Nem sequer sei se ali se venderam ovos e desconheço a razão de tal toponímia que pode bem advir de um episódio em que alguém por ali tenha andado a atirar ovos a quem passava. Assim ao nosso jeito de atirar bolas de neve a quem passava entre o Jardim “Pequeno” e a esquadra da polícia. Certo é que relaciono aquele largo com vivências que só existiram na minha imaginação.

Isto, a propósito de quê? Pois bem, a propósito das petições que um sem número de guardenses e outros tantos – que quase o são por via de por cá terem vivido uns tempos – têm promovido para reverter a modificação de alguns dos lugares, para eles, mais emblemáticos da própria memória que da cidade.

Chega a ser enternecedor o contributo que cada subscritor que já cá não vive quer dar a petições como “queremos o Sancho no centro da Praça Velha”. Em vez de argumentos estéticos, ou funcionais, dão-nos com memórias transvazadas, quais devotos de um Sancho no meio da Praça.
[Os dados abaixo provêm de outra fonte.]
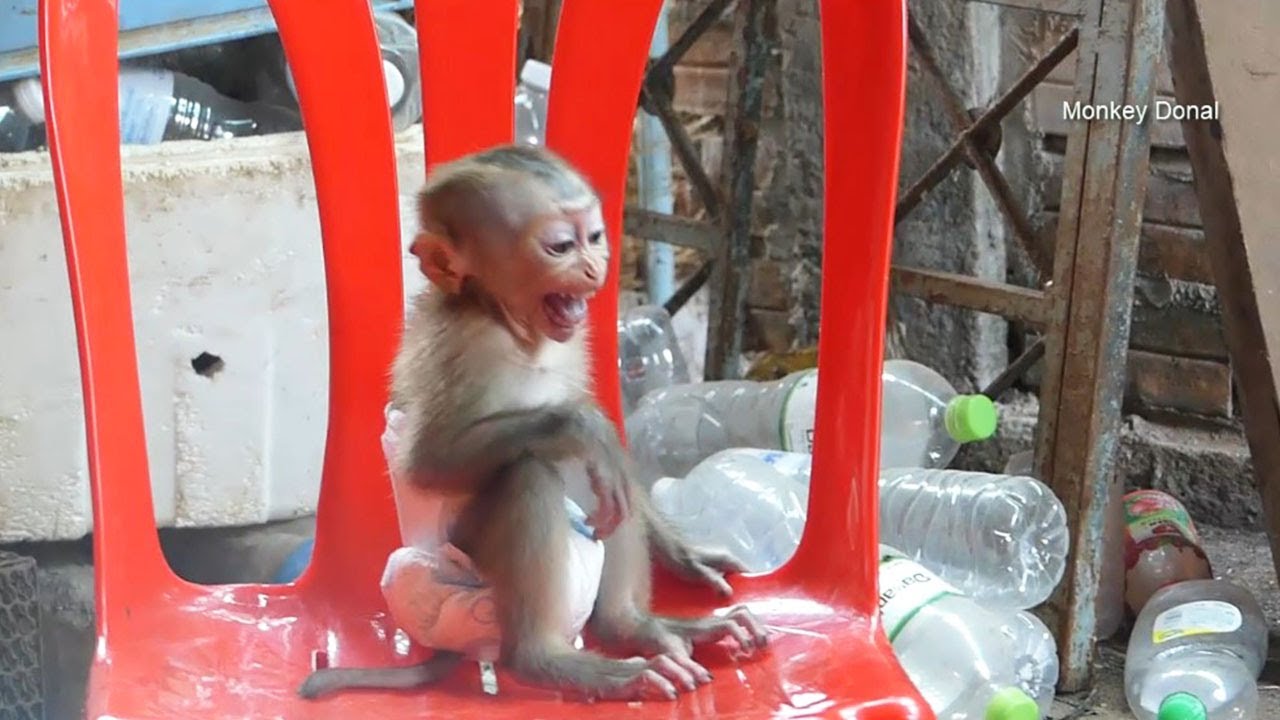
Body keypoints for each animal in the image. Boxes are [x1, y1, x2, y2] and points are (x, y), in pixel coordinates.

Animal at [298, 145, 768, 703]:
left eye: (594, 237)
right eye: (560, 246)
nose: (593, 267)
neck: (516, 330)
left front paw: (687, 558)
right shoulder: (465, 347)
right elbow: (428, 463)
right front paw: (585, 426)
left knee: (597, 484)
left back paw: (629, 624)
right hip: (465, 576)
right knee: (531, 471)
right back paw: (550, 660)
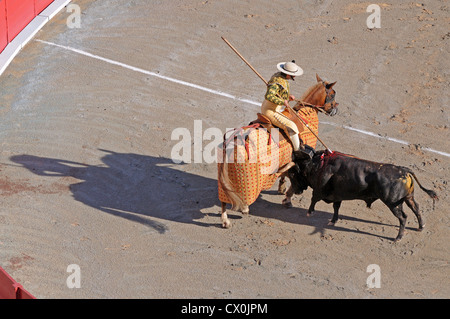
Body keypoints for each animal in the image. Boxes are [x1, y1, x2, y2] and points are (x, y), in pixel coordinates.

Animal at [217, 74, 338, 229]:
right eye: (332, 94)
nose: (335, 109)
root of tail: (233, 141)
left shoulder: (287, 159)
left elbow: (284, 173)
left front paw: (281, 188)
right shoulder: (299, 162)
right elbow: (292, 178)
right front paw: (288, 199)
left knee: (224, 197)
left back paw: (228, 219)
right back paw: (236, 214)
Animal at [284, 151, 438, 242]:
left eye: (293, 173)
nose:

Como a querer fixar afetos próprios em recordações que, acredito, sejam mais romanceadas que nítidas. Enternecedor mas, quanto a mim, contraproducente ao desviar o foco do que realmente é crucial, para não cairmos neste marasmo da troca de bibelots e pensar que cidade se quer. Uma cidade Aberta e propensa à deriva, ou cheia de barreiras e cantos esconsos?
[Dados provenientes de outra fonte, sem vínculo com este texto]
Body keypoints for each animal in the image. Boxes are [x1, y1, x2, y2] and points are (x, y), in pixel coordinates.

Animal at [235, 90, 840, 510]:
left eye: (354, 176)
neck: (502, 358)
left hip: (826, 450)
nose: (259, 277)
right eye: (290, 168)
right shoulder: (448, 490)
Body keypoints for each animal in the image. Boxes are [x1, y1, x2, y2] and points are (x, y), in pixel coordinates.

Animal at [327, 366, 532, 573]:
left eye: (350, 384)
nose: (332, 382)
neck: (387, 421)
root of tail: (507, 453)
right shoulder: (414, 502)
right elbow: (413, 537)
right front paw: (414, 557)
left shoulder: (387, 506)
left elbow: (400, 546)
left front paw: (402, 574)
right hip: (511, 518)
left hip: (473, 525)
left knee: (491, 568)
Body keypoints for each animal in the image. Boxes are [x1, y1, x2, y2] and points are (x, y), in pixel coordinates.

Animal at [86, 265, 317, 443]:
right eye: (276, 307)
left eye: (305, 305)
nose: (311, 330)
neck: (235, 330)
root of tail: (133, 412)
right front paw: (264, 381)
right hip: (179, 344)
Cedo em concordar que o lugar para onde remeteram D. Sancho não seja o mais digno. Contudo, talvez haja outras alternativas, não equacionadas por se escolher ficar num sítio que há muito desapareceu: o centro da Praça “Velha” enquanto coração da rotina citadina. Já para não perguntar como se organizariam os eventos, popularmente, muito acarinhados, que ali decorrem. Num cenário de brincadeira, pode-se sempre recorrer a um sistema rolante no pedestal da estátua e mover-se de acordo com as circunstâncias. No mundo adulto, se calhar será mais sensato decidir primeiro a maneira como queremos vivenciar a Praça e pensar depois na disposição da estátua. Entretanto, podemos sempre ir resolvendo o caso das ruínas, mal dissimuladas, em frente à porta principal da Sé, redesenhar traços identitários da morfologia urbana e arejar, à séria, este átrio atlântico da Europa.
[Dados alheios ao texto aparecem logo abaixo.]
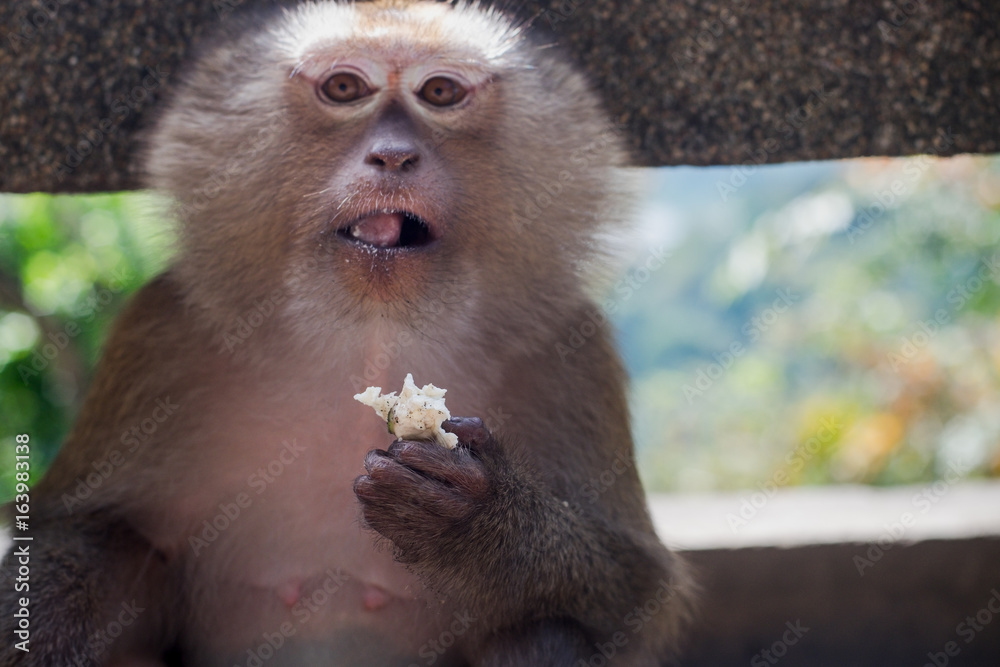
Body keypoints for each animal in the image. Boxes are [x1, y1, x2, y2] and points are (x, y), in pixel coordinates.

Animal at [0, 1, 695, 665]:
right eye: (343, 87)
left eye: (439, 92)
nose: (392, 155)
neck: (368, 336)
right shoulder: (164, 332)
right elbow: (87, 531)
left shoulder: (568, 352)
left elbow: (634, 594)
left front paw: (478, 525)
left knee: (541, 630)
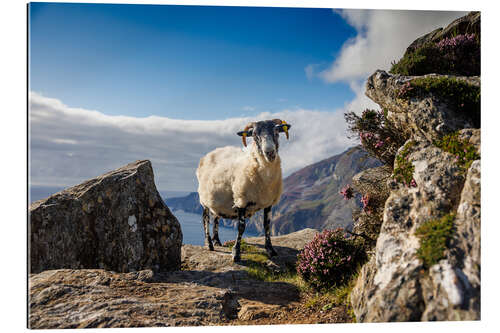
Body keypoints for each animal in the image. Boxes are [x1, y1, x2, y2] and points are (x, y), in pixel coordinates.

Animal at [194, 118, 292, 260]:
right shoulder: (241, 200)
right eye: (255, 135)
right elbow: (241, 227)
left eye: (276, 132)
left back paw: (217, 241)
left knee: (216, 218)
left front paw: (270, 250)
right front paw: (236, 253)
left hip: (216, 200)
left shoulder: (269, 203)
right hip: (204, 200)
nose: (270, 152)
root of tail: (211, 152)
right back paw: (209, 244)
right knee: (205, 220)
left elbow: (267, 226)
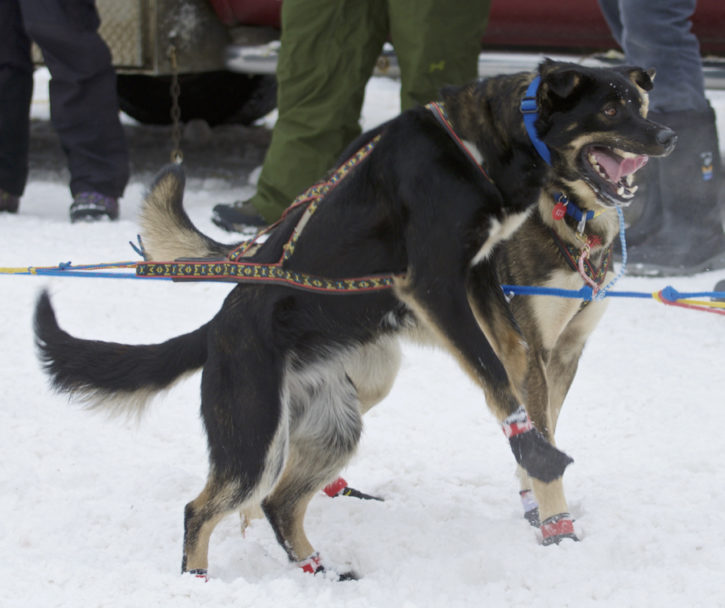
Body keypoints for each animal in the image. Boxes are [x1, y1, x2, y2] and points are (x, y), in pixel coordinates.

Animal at [34, 60, 675, 579]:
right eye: (611, 107)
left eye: (638, 103)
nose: (668, 135)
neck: (477, 148)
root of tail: (216, 329)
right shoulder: (433, 282)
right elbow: (497, 379)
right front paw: (539, 465)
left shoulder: (479, 279)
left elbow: (515, 363)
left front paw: (534, 451)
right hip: (253, 437)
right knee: (205, 508)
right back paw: (198, 583)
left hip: (339, 420)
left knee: (278, 502)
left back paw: (320, 571)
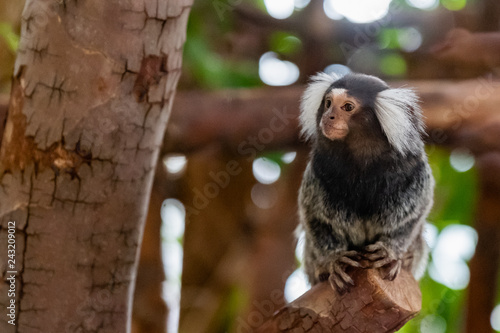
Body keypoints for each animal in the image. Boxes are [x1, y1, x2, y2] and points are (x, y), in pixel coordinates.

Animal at [296, 71, 434, 292]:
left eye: (347, 107)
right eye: (328, 103)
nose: (328, 116)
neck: (361, 157)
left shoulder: (413, 166)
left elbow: (415, 213)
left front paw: (390, 250)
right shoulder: (317, 168)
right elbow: (314, 216)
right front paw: (334, 259)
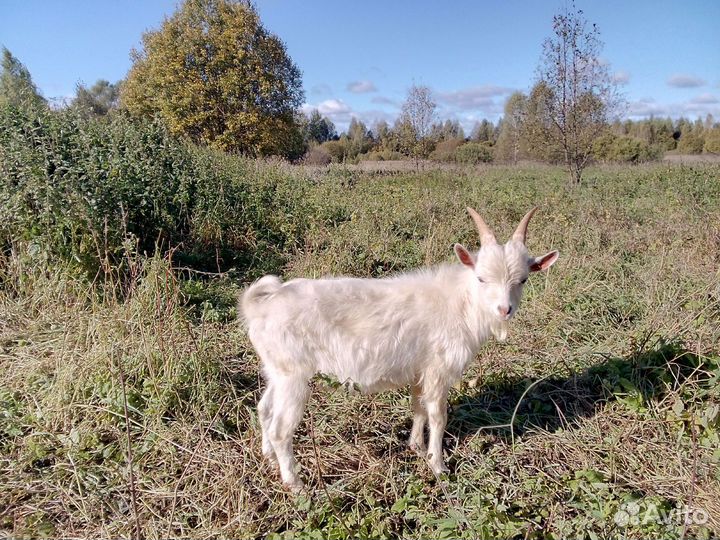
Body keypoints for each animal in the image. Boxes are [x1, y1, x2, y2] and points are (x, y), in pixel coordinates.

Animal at [240, 207, 556, 490]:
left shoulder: (420, 368)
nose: (504, 309)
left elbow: (418, 407)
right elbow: (438, 415)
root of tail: (260, 306)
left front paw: (415, 446)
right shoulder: (438, 369)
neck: (461, 302)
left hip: (276, 370)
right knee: (281, 428)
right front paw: (438, 465)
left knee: (264, 409)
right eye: (481, 278)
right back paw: (296, 485)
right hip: (293, 375)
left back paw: (269, 458)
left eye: (523, 280)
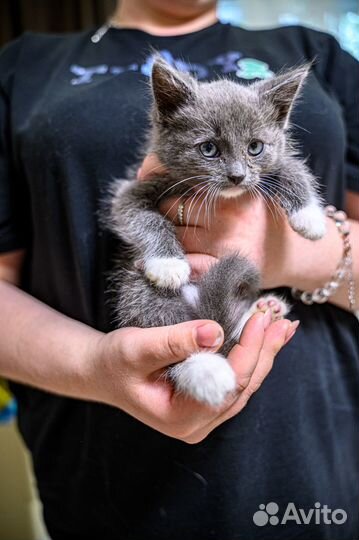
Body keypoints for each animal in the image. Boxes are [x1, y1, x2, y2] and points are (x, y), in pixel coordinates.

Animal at [107, 57, 326, 408]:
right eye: (208, 149)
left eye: (255, 147)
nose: (237, 176)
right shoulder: (133, 187)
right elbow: (140, 216)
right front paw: (168, 263)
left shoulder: (274, 159)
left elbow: (292, 166)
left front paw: (310, 217)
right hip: (136, 286)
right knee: (172, 330)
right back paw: (206, 370)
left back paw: (264, 309)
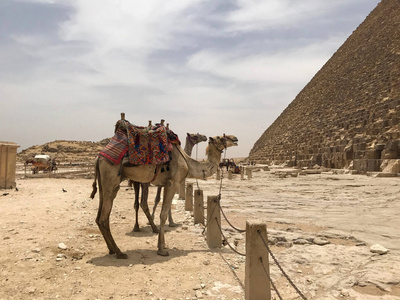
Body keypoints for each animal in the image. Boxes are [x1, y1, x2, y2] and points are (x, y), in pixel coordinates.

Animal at [90, 126, 238, 258]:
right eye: (221, 137)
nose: (235, 138)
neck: (187, 162)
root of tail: (99, 158)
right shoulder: (173, 183)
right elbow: (163, 214)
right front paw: (161, 249)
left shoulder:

Aqui chegada, dou por mim a pensar na sorte que tenho em nunca ter conhecido o “Terreiro dos Ovos” e, por isso, não me ocorrer a promoção de qualquer movimento cívico com intenção de o reaver. Agora que me constituo, sem mais, primeira subscritora de uma petição que apele à troca da locomotiva velha na rotunda pela retirada de todo o entulho que está à venda nas ruas circundantes à Sé. Isso sim! Até porque renovar passará mais por fazer coisas diferentes, à nossa maneira, do que por fazer, continuamente, as mesmas coisas, ainda que de outro modo diferente.